#### [What this task involves]
Write the next part of the guide on bursting compute workloads to a public cloud, starting right after its last sentence.

Segment Start: Source extract

Burst Compute to a Public Cloud

This guide provides an overview of how to migrate compute workloads from on-premises to the cloud. It describes the migration of compute workloads to a public cloud, accessing data stored on-premises without manual copies or synchronization with cloud storage.

This hybrid cloud model with compute jobs, like Spark or Presto, utilizing compute resources in the public cloud and accessing data stored on-premises, is an appealing solution to reduce resource contention on-premises. One key flaw is the overhead associated with transferring data between the two environments. Data and metadata locality for compute applications must be achieved in order to maintain the performance of analytics jobs as if the entire workload was running on-premises.

We describe a reference architecture with compute applications in a public cloud accessing HDFS on-premises with Alluxio as the data access layer. This document is useful if you’re planning a migration from an on-premises environment to a public cloud.

Overview
Benefits from Migrating Compute to the Cloud
Planning for Compute Migration
Hybrid Cloud Architecture with Alluxio
Network Considerations for Remote Data
Provisioning Plan
Security
What’s Next

Overview

When you want to move your Spark or Presto workloads from on-premises to a public cloud, you have managed Hadoop options for compute clusters:

EMR on AWS
Dataproc on GCP

If any of these managed Hadoop environments doesn’t fit your needs, consider running Alluxio on Kubernetes in your public cloud provider of choice.

Standalone deployments of Alluxio with analytics and AI follow the same general principles.

Benefits from Migrating Compute to the Cloud

Independent scaling and on-demand provisioning of both compute and storage
Flexibility to use multiple compute engines (the right tool for the job)
Reduced load on existing infrastructure by moving ephemeral workloads to elastic compute

In spite of the agility offered by a public cloud, the alternative of managing data across the on-premises environment and a public cloud can be daunting. As the architecture moves to a disaggregated compute and storage stack, a data orchestration technology can accelerate the implementation a hybrid cloud strategy.

Segment End: Source extract
Segment Start: Stored data

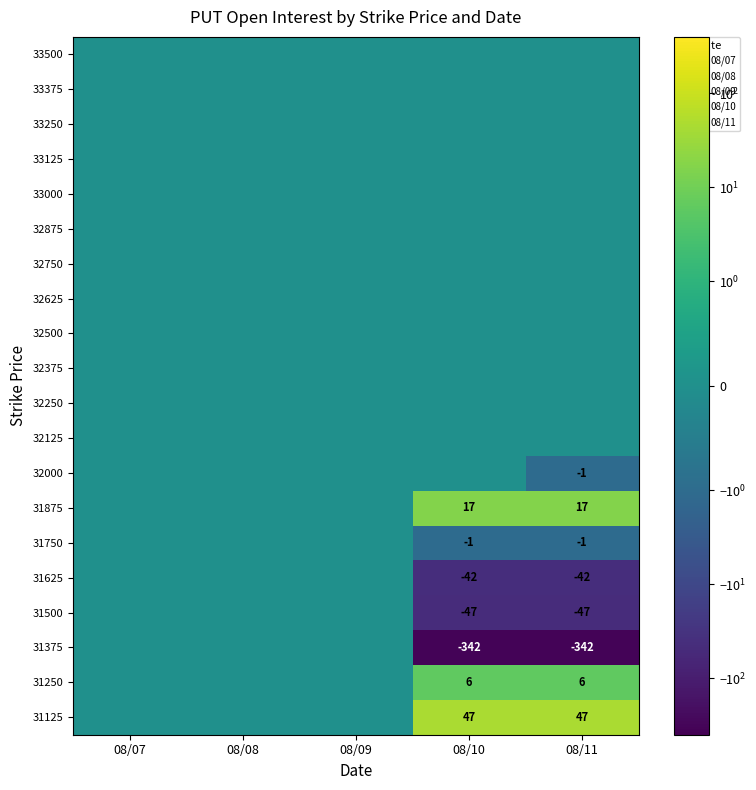

At how many categories does at least one series exceed -282?

5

Segment End: Stored data

#### [Answer space]
Planning for Compute Migration

Alluxio integrates with a privately hosted on-premises environment and the public cloud computing environment to provide an enterprise hybrid cloud analytics strategy. Workloads can be migrated to the public cloud on-demand without manually moving data into the cloud. By bringing data to applications on-demand, the performance with Alluxio for migrated workloads is the same as having data co-located in the public cloud. The on-premises environment is offloaded and the I/O overhead is minimized. The execution plan outlined does not require any significant reconfiguration of the on-premise infrastructure, avoids the need to identify and migrate datasets to cloud storage, and hence accelerates the migration process.

Link Networks. Identify a public cloud provider and establish a link and DNS resolution across the public cloud and the corporate network. The network bandwidth requirement is significantly reduced with Alluxio.
Finalize Data Platform Configuration. Determine a provisioning plan and analyze projected cost-usage with the chosen instance types and scaling policy.
Launch the Analytics Cluster. Once the cluster specifications and desired computational frameworks have been identified, launch the cluster on the public cloud. Data can be accessed in an ad-hoc manner without first planning for a tedious migration process.
Load pre-identified datasets (if any). Warm up the Alluxio cache by pre-loading any frequently accessed data sets identified or configure a policy for migration of data on-premises to the cloud.

Note: Identification of such datasets is not strictly required but acts as a performance optimization. If not, Alluxio will retrieve any data sets accessed on-demand during the workload.

Hybrid Cloud Architecture with Alluxio

The deployment architecture consists of a cloud compute cluster, with Alluxio co-located with compute, connecting to an HDFS storage cluster on-premises. The core building blocks of this architecture apply to other hybrid cloud environments as well, especially when two clusters are connected by a high latency low bandwidth network interconnection.

Hybrid Cloud Architecture

The salient characteristics of the recommended architecture are:

Co-locate Alluxio close to the compute cluster. Co-location within the same datacenter or cluster ensures the computation framework and data orchestration layer are scaled together, manually or using auto-scaling policies, without additional overhead while ensuring the performance benefits from data locality.
Mount the on-prem data source. On-premises data stores, like HDFS, are mounted to the Alluxio namespace, enabling on-demand access in the public cloud without copying the data over. Alluxio asynchronously fetches the metadata from HDFS to make data available instantly.
On-prem storage as the source-of-truth. The storage system on-premises continues to be the persistent data source. All updates from the public cloud are propagated back to the source on-premises, either synchronously or asynchronously.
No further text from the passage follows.